ACTIVITY: Retype the text read from each page in the lines below, keeping every word and line as it appears. Leave the pictures out of your answer.

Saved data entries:
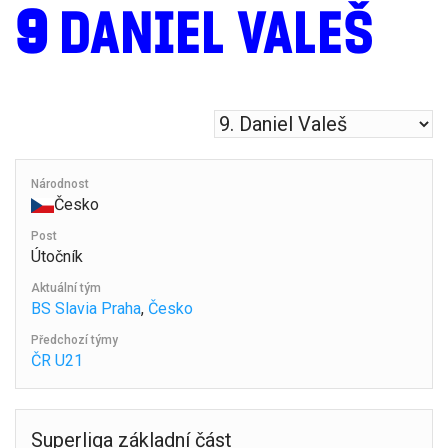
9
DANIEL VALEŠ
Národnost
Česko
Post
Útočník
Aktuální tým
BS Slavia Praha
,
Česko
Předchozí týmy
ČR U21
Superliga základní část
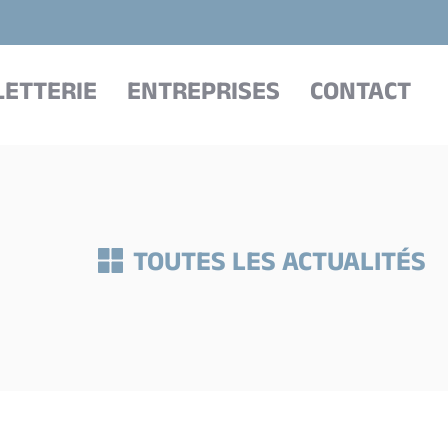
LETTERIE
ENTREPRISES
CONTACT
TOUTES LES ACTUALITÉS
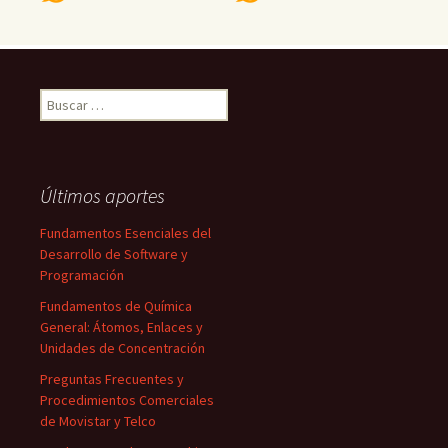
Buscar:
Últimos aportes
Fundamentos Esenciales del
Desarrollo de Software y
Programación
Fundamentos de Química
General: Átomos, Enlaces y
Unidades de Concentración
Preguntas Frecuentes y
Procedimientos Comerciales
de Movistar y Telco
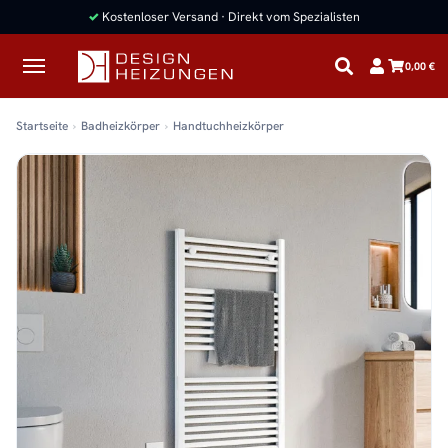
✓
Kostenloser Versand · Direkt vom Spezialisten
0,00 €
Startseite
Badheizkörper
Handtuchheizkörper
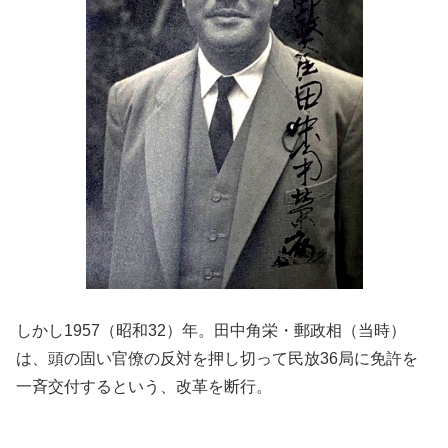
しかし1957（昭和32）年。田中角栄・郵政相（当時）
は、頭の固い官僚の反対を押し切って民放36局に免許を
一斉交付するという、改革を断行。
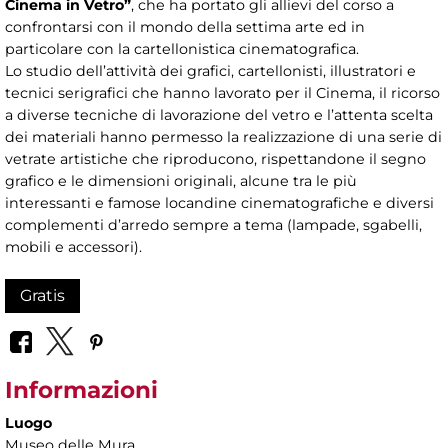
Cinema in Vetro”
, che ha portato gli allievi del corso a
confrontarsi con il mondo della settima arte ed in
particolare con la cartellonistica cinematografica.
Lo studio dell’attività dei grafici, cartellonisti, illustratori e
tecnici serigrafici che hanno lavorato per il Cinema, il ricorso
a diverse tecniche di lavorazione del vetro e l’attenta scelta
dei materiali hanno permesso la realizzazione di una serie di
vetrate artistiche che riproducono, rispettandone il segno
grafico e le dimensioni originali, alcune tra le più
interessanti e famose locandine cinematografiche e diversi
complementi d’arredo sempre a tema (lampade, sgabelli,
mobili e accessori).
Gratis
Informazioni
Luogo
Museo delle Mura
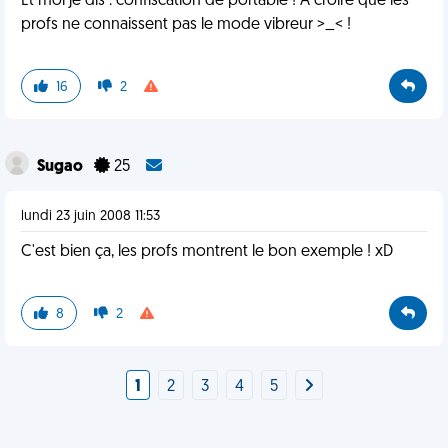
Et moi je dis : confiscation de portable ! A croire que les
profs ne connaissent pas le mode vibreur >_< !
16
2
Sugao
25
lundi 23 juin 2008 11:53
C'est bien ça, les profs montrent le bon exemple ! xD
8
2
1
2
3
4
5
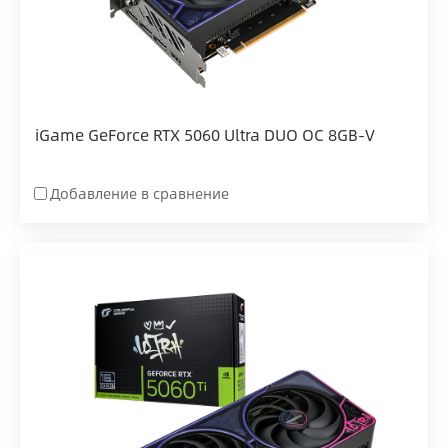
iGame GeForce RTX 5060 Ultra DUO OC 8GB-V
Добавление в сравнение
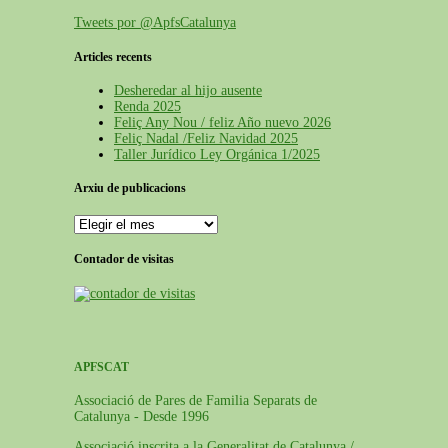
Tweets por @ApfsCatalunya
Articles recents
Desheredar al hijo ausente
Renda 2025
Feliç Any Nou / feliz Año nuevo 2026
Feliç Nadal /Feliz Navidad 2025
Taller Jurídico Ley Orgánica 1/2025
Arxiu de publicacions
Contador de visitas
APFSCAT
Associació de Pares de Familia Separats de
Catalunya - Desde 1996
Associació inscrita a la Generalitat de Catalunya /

WRITTEN ANSWER:
9
DANIEL VALEŠ
Národnost
Česko
Post
Útočník
Aktuální tým
BS Slavia Praha
,
Česko
Předchozí týmy
ČR U21
Superliga základní část
LETTERIE
ENTREPRISES
CONTACT
TOUTES LES ACTUALITÉS
Buscar:
Últimos aportes
Fundamentos Esenciales del
Desarrollo de Software y
Programación
Fundamentos de Química
General: Átomos, Enlaces y
Unidades de Concentración
Preguntas Frecuentes y
Procedimientos Comerciales
de Movistar y Telco
✓
Kostenloser Versand · Direkt vom Spezialisten
0,00 €
Startseite
Badheizkörper
Handtuchheizkörper
しかし1957（昭和32）年。田中角栄・郵政相（当時）
は、頭の固い官僚の反対を押し切って民放36局に免許を
一斉交付するという、改革を断行。
Cinema in Vetro”
, che ha portato gli allievi del corso a
confrontarsi con il mondo della settima arte ed in
particolare con la cartellonistica cinematografica.
Lo studio dell’attività dei grafici, cartellonisti, illustratori e
tecnici serigrafici che hanno lavorato per il Cinema, il ricorso
a diverse tecniche di lavorazione del vetro e l’attenta scelta
dei materiali hanno permesso la realizzazione di una serie di
vetrate artistiche che riproducono, rispettandone il segno
grafico e le dimensioni originali, alcune tra le più
interessanti e famose locandine cinematografiche e diversi
complementi d’arredo sempre a tema (lampade, sgabelli,
mobili e accessori).
Gratis
Informazioni
Luogo
Museo delle Mura
Et moi je dis : confiscation de portable ! A croire que les
profs ne connaissent pas le mode vibreur >_< !
16
2
Sugao
25
lundi 23 juin 2008 11:53
C'est bien ça, les profs montrent le bon exemple ! xD
8
2
1
2
3
4
5
iGame GeForce RTX 5060 Ultra DUO OC 8GB-V
Добавление в сравнение
Tweets por @ApfsCatalunya
Articles recents
Desheredar al hijo ausente
Renda 2025
Feliç Any Nou / feliz Año nuevo 2026
Feliç Nadal /Feliz Navidad 2025
Taller Jurídico Ley Orgánica 1/2025
Arxiu de publicacions
Contador de visitas
APFSCAT
Associació de Pares de Familia Separats de
Catalunya - Desde 1996
Associació inscrita a la Generalitat de Catalunya /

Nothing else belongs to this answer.